## Supplied material:
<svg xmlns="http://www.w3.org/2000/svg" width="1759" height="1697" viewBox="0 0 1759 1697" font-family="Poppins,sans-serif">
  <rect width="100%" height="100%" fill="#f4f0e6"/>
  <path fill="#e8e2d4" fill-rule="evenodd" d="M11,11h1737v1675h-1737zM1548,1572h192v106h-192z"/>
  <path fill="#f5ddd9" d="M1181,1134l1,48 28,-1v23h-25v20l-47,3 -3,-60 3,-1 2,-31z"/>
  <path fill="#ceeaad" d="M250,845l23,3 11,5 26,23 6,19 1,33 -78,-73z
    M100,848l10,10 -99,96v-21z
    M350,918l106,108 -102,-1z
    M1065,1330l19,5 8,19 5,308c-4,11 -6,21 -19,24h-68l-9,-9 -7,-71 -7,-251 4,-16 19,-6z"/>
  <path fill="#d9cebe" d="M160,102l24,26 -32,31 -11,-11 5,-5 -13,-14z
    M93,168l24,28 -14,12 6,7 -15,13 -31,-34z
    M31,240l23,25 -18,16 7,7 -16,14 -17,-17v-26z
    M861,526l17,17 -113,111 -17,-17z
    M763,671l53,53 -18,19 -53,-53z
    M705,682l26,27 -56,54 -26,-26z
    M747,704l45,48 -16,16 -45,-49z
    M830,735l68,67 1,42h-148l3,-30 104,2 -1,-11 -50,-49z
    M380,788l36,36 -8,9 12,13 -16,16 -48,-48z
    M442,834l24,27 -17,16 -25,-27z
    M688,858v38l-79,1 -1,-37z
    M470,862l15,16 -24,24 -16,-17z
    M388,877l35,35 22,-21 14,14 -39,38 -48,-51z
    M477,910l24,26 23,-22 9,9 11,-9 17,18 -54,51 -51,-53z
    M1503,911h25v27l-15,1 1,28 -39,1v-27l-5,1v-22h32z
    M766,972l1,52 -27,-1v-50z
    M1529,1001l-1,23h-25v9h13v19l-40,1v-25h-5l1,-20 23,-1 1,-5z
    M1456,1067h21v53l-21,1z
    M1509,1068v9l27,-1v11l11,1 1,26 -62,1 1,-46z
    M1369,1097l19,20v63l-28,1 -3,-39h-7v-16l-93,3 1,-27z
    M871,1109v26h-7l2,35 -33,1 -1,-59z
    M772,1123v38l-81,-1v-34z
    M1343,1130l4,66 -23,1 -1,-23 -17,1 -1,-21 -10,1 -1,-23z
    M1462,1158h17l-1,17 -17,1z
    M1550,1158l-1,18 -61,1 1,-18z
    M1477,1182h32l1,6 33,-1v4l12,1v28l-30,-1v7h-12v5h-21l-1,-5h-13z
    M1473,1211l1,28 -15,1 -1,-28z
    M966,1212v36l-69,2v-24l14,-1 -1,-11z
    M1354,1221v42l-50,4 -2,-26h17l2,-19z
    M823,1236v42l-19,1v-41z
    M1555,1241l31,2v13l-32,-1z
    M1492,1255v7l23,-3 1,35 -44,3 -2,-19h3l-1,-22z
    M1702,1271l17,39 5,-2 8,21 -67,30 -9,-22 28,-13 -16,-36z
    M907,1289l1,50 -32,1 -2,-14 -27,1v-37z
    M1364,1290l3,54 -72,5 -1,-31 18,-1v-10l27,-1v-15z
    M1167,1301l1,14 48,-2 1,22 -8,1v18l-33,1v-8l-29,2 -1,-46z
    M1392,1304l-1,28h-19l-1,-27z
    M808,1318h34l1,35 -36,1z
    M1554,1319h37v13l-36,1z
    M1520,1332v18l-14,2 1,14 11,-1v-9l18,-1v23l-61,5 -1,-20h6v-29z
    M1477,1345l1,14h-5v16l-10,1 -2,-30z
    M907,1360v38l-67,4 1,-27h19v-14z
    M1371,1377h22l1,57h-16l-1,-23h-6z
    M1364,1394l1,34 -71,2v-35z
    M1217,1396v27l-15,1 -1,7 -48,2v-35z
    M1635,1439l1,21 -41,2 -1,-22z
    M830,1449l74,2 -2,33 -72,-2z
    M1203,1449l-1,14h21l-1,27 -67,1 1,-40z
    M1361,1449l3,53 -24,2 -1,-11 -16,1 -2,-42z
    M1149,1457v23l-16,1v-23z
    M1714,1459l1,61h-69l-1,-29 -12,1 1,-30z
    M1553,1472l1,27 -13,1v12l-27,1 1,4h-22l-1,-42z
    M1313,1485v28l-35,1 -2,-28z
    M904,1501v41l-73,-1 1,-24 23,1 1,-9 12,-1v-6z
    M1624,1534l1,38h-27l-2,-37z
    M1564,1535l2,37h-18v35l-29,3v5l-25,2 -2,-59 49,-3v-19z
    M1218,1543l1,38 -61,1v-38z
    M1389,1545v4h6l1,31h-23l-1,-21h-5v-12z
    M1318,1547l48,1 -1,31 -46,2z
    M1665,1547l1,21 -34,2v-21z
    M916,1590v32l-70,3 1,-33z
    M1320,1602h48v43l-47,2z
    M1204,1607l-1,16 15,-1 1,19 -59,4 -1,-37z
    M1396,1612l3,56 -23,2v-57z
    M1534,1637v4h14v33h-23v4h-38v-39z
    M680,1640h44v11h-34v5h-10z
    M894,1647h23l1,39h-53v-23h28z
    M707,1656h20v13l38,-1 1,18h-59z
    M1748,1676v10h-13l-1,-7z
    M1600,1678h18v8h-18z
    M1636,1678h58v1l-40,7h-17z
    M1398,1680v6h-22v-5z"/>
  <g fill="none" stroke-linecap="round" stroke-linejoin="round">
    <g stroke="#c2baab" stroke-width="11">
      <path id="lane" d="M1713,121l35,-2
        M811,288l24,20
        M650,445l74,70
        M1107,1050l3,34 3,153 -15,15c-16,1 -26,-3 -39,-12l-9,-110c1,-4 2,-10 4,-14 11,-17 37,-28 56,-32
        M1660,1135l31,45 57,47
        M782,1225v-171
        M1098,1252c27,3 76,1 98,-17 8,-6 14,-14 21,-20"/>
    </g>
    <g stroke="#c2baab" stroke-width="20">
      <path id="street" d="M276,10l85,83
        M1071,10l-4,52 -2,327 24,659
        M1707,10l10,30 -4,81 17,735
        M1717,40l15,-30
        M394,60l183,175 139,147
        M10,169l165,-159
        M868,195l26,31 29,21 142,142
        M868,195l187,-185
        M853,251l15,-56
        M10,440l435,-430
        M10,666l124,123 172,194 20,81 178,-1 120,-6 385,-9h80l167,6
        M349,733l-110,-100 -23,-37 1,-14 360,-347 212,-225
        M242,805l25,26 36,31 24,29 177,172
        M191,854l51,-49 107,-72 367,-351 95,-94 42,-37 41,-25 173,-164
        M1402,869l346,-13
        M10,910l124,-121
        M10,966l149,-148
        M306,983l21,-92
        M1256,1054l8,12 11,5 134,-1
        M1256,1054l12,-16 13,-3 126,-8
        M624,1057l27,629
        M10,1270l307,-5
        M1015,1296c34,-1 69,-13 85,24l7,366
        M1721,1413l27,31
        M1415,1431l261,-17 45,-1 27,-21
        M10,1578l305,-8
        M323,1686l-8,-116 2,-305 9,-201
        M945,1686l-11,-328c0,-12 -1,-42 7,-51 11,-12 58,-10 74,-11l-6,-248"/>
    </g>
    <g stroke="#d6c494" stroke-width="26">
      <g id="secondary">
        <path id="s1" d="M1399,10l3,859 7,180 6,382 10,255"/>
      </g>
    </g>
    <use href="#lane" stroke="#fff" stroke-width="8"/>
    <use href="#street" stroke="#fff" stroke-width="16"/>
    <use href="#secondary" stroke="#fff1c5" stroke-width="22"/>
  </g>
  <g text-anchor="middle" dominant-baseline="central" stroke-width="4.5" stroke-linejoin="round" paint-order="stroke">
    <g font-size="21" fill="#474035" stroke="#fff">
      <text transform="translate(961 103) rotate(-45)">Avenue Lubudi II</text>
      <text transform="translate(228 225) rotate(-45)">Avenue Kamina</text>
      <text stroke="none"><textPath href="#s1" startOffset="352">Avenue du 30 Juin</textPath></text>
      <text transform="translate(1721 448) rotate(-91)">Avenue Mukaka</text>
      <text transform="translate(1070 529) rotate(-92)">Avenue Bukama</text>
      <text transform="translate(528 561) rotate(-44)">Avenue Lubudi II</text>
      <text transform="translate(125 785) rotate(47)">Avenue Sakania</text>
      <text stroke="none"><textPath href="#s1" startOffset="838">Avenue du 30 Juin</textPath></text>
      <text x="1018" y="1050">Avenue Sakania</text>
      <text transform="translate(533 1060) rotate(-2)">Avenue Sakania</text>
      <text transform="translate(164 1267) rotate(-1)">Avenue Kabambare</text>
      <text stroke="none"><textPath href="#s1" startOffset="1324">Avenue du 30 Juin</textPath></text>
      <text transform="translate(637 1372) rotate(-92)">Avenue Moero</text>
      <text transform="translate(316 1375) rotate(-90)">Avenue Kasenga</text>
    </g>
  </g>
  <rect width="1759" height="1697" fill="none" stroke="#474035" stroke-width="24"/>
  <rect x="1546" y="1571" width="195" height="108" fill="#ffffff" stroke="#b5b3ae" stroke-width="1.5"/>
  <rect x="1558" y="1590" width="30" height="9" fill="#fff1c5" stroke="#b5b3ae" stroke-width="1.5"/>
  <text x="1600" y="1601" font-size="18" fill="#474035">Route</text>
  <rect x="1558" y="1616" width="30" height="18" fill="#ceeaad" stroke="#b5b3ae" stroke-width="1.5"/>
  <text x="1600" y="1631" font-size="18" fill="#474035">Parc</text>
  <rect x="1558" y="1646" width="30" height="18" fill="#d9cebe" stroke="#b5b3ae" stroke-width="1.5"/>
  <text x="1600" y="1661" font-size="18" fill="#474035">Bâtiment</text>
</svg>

## Task:
Considering only the material above, set down every line from the one with "M1553,1472l1,27 -13,1v12l-27,1 1,4h-22l-1,-42z" to the one with "M650,445l74,70", inclusive, exactly as written.

## Answer for the task:
    M1553,1472l1,27 -13,1v12l-27,1 1,4h-22l-1,-42z
    M1313,1485v28l-35,1 -2,-28z
    M904,1501v41l-73,-1 1,-24 23,1 1,-9 12,-1v-6z
    M1624,1534l1,38h-27l-2,-37z
    M1564,1535l2,37h-18v35l-29,3v5l-25,2 -2,-59 49,-3v-19z
    M1218,1543l1,38 -61,1v-38z
    M1389,1545v4h6l1,31h-23l-1,-21h-5v-12z
    M1318,1547l48,1 -1,31 -46,2z
    M1665,1547l1,21 -34,2v-21z
    M916,1590v32l-70,3 1,-33z
    M1320,1602h48v43l-47,2z
    M1204,1607l-1,16 15,-1 1,19 -59,4 -1,-37z
    M1396,1612l3,56 -23,2v-57z
    M1534,1637v4h14v33h-23v4h-38v-39z
    M680,1640h44v11h-34v5h-10z
    M894,1647h23l1,39h-53v-23h28z
    M707,1656h20v13l38,-1 1,18h-59z
    M1748,1676v10h-13l-1,-7z
    M1600,1678h18v8h-18z
    M1636,1678h58v1l-40,7h-17z
    M1398,1680v6h-22v-5z"/>
  <g fill="none" stroke-linecap="round" stroke-linejoin="round">
    <g stroke="#c2baab" stroke-width="11">
      <path id="lane" d="M1713,121l35,-2
        M811,288l24,20
        M650,445l74,70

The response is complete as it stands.